My talk considers the fate of “objects from the former dynasty” (qianchao yiwu) in Qing literature and thought. Tracing the unlikely career of a small rhinoceros horn libation cup—an exotic import repurposed for collective protests and the affirmation of loyalist ties—I show how leading antiquarians looked to “remnant things” to voice sentiments that otherwise could not be named. The vaunted biography of this strange antique in Qing poetry illuminates concerns with historical trauma that haunt and exceed the purview of antiquarian scholarship. The talk reveals how prominent Qing poets, by elevating the minor, the contingent, and the fragile, implicitly called into question the type of “thing” a historical monument might be.

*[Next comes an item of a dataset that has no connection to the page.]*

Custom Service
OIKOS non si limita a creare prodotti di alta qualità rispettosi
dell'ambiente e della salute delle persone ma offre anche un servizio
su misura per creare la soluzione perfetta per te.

Thomas Kelly is an Assistant Professor in East Asian Languages and Civilizations at Harvard University where he teaches courses on late imperial Chinese literature. He received his PhD from the University of Chicago in 2017 and was a Junior Fellow in the Society of Fellows at the University of Michigan from 2017 to 2019. His first book examines practices of writing on objects in early modern China. Recent publications have appeared in, or are forthcoming from Harvard Journal of Asiatic Studies (2020), Late Imperial China (2021), the Journal of Chinese Literature and Culture (2021), and Journal of Chinese History (2019).